How to use pop and ret in MASM

Question

I have recently started learning x86 Assembly using the MASM language.

I am using the Udemy course "x86 Assembly Language From Ground Up" by Isreal Gbati to learn.

The code below is from a lesson in the course, (It's not code that I came up with). This function is called by main in a C program. Here it is:

#include <stdio.h>
#include <stdlib.h>

extern int AdderASM(int a, int b, int c);

int main(void)
{
    int a = 17;
    int b = 11;
    int c = 14;
    int sum = AdderASM(a, b, c);

    printf("A = %d\n", a);
    printf("B = %d\n", b);
    printf("C = %d\n", c);

    printf("SUM FROM ASSEMBLY FUNCTION = %d\n", sum);

    return 0;
}

And here is the assembly:

.386
.model flat, c

.code

AdderASM    PROC

            PUSH EBP             
            MOV EBP, ESP        

            MOV EAX, [EBP+8]     
            MOV ECX, [EBP+12]   
            MOV EDX, [EBP+16]   

            ADD EAX, ECX        
            ADD EAX, EDX        

            POP EBP

            RET

AdderASM    ENDP
            END

I don't understand the following:

When we use pop, from what I understand is kind of like using free() in C. Correct me if I am wrong

So why are we only using pop on the EBP register? Shouldn't we pop the ECX and EDX registers as well?

I know that in a C function, pointers that are allocated memory by malloc() need to be freed before the end of the function. The registers used are all general purpose 32 bit registers, but EBP has a special use as a stack-frame pointer. Is this why it needs to be freed?

Also, I understand that ret is used at the end of the procedure, but how do we know that this function is returning a value at all?

To better explain my question, here is the same function written in C:

int AdderClang(int a, int b, int c)
{
    return a + b + c;
}

If I only put return; Instead of return a + b + c; I don't know exactly what would happen but it wouldn't be the intended result. We can also tell that this C function returns an int because it tells us that in the declaration.

All of this may be explained later in the course, and I'm sure the answers to my questions are simple. However, I am trying to go slowly to make sure I understand what I am doing. And yes, I know that Assembly is not C, so comparing the 2 languages like I have may not be the right approach, but I am learning Assembly to better understand the memory management stuff in C.

Thank you all for your time!

Answer 1

When we use pop, from what I understand is kind of like using free() in C.

That's not really the case. push x copies x on the top of the stack, and moves the stack pointer so that the new top is below the pushed value (remember that on x86, the stack grows downwards in memory). pop x does the opposite: copies the top of the stack into x, and then moves the stack pointer so that the new top is above the popped value (i.e. the value is removed from the stack).

Effectively, the pseudo-C equivalent would be this:

void push(int x) {
  --esp;
  *esp = x;
}

void pop(int *x) {
  *x = *esp;
  ++esp;
}

Therefore, pop ebp does not mean "clean the ebp register", but it means "pop a value from the stack and store it in the ebp register." Since we previously pushed ebp, this is just reverting it as part of ending our function.

---

Also, I understand that ret is used at the end of the procedure, but how do we know that this function is returning a value at all?

You could say that in assembler world, every function is returning a value. The calling convention specifies how values are returned. On x86, the return value is stored in the eax register. So ret jumps to where the function was called from, and whatever is in eax at that time is what the caller gets as the return value. That's why the function computes the sum in eax, so that it's right where the caller will expect it.

Again, in pseudo-C, you could imagine a normal C return statement is implemented kind of like this:

void return(int x) {
  eax = x;
  ret;
}
_ _ _
WHAT THE EXERCISE ASKS: Write out the MASM thread again, beginning at the words "If I only put" and stopping after "for your time!", and swap every "Assembly" for "machine code". The data that comes next has no connection to the MASM thread.

Extracted data entries:
_ _ _
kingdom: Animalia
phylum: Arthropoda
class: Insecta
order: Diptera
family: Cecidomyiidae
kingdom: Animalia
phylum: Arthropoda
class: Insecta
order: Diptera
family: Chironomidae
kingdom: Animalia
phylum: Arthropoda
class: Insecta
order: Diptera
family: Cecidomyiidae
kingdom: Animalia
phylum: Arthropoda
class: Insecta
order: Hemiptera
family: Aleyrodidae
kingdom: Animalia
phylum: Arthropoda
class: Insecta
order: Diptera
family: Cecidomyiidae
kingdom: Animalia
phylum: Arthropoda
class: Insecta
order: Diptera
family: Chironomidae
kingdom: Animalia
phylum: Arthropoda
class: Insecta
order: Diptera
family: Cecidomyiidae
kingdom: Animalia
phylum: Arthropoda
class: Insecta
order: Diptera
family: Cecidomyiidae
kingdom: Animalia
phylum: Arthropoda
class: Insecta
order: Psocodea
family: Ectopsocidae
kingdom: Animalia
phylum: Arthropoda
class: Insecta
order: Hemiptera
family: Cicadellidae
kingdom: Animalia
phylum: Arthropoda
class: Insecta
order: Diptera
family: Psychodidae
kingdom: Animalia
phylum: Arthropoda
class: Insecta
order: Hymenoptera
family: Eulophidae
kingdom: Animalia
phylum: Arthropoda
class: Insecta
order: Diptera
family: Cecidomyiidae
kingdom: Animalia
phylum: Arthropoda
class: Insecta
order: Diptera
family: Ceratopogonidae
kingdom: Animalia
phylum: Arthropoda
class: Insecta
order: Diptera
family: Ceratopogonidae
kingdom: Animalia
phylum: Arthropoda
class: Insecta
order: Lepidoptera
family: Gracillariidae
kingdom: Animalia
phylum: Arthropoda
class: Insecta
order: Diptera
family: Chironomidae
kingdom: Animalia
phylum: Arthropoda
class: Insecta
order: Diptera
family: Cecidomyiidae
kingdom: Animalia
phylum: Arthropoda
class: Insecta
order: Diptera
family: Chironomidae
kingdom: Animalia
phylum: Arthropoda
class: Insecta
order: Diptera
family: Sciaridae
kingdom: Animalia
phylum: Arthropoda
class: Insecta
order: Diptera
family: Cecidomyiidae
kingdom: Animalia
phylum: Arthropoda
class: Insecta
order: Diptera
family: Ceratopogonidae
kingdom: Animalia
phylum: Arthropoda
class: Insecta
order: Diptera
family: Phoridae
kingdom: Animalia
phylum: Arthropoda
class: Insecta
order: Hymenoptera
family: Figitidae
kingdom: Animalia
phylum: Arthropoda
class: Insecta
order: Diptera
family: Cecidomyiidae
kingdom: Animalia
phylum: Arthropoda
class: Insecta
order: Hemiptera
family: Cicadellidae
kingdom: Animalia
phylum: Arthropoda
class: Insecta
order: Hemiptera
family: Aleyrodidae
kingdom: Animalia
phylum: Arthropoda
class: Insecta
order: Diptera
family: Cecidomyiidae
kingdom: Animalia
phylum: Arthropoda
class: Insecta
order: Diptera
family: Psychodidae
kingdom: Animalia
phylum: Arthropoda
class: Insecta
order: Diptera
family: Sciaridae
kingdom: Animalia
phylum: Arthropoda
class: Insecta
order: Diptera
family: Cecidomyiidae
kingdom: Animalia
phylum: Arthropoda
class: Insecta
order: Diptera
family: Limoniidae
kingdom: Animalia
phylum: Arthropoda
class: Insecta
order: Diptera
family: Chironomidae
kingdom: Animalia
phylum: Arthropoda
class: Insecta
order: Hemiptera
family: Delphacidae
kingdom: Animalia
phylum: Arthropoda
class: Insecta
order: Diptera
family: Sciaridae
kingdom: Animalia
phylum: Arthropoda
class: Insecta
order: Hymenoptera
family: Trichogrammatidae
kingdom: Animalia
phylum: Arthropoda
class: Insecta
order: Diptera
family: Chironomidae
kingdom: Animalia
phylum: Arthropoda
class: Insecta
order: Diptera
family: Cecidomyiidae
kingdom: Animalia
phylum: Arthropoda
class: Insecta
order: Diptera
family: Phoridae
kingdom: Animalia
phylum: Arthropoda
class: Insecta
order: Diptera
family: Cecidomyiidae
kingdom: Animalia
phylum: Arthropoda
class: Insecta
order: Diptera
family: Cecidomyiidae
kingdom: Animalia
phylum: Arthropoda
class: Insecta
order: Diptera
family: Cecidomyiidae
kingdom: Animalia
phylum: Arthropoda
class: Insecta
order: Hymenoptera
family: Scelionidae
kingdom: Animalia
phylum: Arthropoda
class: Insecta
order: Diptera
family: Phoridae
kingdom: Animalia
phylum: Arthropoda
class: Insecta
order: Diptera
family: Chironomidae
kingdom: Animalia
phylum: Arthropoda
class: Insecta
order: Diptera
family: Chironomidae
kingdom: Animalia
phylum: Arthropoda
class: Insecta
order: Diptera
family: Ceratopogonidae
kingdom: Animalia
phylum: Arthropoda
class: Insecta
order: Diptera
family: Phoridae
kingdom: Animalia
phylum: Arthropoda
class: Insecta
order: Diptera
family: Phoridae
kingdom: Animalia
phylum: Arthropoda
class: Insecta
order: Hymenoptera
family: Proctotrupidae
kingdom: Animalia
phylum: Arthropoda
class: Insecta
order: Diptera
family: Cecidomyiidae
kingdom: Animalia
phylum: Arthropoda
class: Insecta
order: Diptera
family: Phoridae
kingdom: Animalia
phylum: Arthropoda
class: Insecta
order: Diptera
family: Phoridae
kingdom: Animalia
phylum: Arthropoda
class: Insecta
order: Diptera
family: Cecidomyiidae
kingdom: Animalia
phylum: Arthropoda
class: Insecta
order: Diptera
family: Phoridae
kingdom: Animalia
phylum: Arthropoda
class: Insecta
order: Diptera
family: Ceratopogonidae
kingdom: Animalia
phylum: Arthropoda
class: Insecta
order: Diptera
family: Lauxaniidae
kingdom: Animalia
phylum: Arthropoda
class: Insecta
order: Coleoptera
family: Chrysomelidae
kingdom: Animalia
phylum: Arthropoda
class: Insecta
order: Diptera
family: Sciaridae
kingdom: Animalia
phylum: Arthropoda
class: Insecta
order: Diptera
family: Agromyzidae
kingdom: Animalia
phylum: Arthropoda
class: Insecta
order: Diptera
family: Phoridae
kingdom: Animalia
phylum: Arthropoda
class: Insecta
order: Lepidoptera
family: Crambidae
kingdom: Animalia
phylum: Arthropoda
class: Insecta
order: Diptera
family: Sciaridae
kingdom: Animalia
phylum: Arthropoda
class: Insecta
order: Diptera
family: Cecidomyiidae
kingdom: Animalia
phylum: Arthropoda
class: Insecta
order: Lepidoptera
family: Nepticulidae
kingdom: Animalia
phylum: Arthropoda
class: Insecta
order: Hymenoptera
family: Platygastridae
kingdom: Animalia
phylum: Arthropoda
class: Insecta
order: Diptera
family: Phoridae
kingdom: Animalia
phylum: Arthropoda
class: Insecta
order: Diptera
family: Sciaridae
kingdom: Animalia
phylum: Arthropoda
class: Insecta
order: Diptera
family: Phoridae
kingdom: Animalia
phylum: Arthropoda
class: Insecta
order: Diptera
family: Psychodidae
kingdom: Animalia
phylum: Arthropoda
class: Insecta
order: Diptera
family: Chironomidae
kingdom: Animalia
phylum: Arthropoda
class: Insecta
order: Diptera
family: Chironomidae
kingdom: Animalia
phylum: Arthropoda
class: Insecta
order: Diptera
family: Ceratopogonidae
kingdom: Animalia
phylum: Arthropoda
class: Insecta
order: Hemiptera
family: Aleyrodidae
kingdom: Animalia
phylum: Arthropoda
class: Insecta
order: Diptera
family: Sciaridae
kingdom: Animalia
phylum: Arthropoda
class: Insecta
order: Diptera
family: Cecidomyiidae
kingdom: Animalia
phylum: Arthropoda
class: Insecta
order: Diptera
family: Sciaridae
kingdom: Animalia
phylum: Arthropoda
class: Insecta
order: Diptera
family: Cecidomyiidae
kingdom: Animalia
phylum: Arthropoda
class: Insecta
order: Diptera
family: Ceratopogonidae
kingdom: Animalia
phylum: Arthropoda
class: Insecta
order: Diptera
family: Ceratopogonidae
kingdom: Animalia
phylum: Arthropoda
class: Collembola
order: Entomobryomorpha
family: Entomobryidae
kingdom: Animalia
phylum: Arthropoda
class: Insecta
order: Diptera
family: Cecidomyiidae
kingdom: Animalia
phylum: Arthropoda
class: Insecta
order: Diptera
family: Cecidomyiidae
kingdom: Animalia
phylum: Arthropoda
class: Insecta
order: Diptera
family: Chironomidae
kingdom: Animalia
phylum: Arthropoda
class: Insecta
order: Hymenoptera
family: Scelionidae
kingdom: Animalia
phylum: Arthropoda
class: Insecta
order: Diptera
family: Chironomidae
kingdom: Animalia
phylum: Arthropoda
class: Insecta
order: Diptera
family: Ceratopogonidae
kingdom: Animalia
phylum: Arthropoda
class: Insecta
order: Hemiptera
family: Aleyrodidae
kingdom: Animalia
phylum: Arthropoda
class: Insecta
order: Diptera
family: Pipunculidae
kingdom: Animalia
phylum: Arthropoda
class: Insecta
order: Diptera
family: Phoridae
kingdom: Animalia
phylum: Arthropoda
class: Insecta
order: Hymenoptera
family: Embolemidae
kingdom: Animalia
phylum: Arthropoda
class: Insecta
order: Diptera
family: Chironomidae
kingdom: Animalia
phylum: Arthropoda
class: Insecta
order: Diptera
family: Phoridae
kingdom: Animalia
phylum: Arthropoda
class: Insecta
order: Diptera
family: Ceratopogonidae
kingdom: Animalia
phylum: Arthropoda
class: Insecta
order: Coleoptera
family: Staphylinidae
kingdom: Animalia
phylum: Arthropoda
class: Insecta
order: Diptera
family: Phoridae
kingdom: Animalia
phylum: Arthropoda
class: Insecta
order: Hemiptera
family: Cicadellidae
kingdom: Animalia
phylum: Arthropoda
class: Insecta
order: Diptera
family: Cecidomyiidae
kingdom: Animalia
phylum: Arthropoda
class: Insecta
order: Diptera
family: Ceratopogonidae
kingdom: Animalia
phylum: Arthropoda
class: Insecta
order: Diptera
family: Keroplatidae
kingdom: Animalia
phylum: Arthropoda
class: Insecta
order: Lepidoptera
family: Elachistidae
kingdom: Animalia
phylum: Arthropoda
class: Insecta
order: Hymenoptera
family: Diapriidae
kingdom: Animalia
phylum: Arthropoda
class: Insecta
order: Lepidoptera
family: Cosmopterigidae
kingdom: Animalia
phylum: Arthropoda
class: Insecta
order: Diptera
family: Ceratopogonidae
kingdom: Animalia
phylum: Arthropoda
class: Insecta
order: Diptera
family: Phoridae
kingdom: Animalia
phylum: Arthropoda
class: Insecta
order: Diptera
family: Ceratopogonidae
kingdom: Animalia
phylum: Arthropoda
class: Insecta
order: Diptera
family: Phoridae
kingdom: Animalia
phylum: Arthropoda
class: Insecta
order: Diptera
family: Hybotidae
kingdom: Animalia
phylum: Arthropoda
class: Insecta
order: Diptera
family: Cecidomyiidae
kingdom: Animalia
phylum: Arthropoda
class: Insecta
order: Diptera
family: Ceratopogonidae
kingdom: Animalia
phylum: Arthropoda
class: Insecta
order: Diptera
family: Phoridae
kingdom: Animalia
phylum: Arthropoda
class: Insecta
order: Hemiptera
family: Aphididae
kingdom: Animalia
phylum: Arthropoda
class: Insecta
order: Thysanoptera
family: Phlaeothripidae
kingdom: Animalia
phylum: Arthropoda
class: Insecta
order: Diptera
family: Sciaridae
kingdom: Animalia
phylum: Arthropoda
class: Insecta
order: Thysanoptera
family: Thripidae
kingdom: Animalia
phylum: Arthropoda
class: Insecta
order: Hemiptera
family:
_ _ _
ANSWER FOR THIS EXERCISE:
If I only put return; Instead of return a + b + c; I don't know exactly what would happen but it wouldn't be the intended result. We can also tell that this C function returns an int because it tells us that in the declaration.

All of this may be explained later in the course, and I'm sure the answers to my questions are simple. However, I am trying to go slowly to make sure I understand what I am doing. And yes, I know that machine code is not C, so comparing the 2 languages like I have may not be the right approach, but I am learning machine code to better understand the memory management stuff in C.

Thank you all for your time!